Two major routes for climate justice movement seemed to have emerged. One argues for the need to make public disruption, in such a way as to force all actors to not ignore the climate crisis and to stand on one side of the fence, deciding wether or not to believe that the climate crisis is an important enough issue to completely stop business-as-usual and do something about it, shutting down public life until a solution isn’t found. The other argues for (infra)structural disruption, claiming that to actually stop the runaway train of Capitalism one needs to remove the tracks that allow it to speed forward, targeting vital infrastructure at the center of core countries, tacking with their hands the power to blow things up and disarm the bomb that is fossil capitalism.
Public disruption brings to the forefront the question what is the world we want to live in. It breaks the routine of alienation and allows people to interact with an uncomfortable situation: the way our lives are being lived is a destructive force in the planet and not enough is being done to change this fact. Being stuck in a traffic jam because some activists are glued to the road may make you mad, but it will also make you question why would someone have that kind of attitude. Public disruption is effective at making people discuss topics that are not being discussed and it is probably one of the reasons the climate movement grew so much in the last years. At the same time, these kinds of actions sometimes lack the strategic vision of change. Nothing is offered except the opportunity to rebel, while at the same time asking to the power structures people are rebelling against to change by themselves.

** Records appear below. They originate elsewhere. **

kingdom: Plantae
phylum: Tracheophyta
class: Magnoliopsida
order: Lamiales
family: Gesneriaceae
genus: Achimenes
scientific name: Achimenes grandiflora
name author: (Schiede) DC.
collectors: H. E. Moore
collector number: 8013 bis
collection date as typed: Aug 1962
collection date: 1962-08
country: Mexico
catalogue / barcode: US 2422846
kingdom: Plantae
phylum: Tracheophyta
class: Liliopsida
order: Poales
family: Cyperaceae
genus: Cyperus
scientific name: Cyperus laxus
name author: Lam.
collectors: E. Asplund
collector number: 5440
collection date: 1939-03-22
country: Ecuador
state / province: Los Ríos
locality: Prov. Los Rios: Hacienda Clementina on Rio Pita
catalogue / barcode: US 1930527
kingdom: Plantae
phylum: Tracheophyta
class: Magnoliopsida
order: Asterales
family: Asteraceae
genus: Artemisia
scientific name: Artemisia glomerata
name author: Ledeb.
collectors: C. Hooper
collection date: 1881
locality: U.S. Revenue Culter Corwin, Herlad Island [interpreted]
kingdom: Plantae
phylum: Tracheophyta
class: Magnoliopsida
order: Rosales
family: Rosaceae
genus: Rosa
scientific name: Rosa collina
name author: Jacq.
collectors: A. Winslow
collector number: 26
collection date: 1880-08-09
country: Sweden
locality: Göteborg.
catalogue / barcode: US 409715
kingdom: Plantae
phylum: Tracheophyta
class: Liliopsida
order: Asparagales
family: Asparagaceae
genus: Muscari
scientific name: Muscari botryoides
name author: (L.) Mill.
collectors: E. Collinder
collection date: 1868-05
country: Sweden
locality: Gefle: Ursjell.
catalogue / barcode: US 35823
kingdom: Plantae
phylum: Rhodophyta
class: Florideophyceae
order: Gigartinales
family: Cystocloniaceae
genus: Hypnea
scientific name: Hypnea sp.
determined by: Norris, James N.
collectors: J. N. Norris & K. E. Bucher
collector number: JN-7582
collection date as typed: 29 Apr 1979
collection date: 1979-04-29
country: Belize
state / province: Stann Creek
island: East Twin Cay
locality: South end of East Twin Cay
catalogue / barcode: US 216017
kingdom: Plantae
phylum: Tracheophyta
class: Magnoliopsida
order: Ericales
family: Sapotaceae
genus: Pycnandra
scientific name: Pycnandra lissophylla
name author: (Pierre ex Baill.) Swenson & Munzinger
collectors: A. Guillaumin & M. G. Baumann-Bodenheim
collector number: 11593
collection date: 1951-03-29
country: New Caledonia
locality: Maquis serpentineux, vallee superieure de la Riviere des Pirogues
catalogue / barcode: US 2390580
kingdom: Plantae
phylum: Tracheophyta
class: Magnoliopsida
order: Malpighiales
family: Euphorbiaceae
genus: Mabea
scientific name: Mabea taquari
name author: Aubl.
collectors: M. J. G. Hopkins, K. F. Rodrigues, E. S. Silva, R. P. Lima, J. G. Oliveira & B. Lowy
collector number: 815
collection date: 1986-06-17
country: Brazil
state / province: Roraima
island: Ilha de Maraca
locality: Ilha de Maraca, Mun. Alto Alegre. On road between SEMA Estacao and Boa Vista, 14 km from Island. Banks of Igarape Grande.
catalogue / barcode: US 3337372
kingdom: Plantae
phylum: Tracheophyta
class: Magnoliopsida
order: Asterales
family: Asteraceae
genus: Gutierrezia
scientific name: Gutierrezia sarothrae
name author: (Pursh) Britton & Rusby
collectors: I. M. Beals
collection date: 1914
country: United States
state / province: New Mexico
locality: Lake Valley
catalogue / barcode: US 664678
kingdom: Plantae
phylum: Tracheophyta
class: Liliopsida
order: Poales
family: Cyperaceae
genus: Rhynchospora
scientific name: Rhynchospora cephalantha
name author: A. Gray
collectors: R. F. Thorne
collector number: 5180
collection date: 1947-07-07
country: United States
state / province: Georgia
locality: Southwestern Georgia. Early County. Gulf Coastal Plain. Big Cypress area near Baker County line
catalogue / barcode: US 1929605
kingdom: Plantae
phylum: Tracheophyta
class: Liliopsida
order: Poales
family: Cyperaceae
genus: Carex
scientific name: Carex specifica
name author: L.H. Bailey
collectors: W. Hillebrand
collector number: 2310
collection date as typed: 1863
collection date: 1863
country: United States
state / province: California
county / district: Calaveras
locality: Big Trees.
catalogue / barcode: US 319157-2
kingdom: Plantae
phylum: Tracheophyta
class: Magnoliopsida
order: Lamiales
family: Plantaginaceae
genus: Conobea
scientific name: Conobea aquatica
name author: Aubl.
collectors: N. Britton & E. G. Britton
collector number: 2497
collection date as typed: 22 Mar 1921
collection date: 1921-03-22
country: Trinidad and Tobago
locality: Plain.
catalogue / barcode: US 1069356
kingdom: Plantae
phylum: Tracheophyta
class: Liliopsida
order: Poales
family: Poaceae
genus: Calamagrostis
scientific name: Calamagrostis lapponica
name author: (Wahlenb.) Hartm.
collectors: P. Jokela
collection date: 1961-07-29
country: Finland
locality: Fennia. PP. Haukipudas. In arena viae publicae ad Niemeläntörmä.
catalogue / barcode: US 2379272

On the other hand, infrastructural distruption proposed to effectively tackle the power structures of capitalism, disrupting its harm-doing by targeting the (infra)structure that allows it to sustain itself. These types of actions help to dispel the impassivity of fossil capitalism, targeting its Achilles heel, and pushing people into a more militant path. Sustained escalation helps the movement keep its pace up by upping the ante at every action while at the same time causing actual, measurable, damage to the machines that keep destroying the planet. At the same time, these militant actions are easily dismissed. If one is not involved, it is easy to like a post and keep scrolling. It is easier to ignore the disruption of critical oil facilities than it is of highways.
To win this fight we must employ all our strengths. Without a radical flank, public disruption is doomed to stifle and to stale. People will get frustrated with their inability to change things and give up. Without a base of support the radical flank will be isolated, easy to ignore and ineffective. When asking ourselves, how to arrive what world we want to live in, the only certainty we must have is that we need to try everything.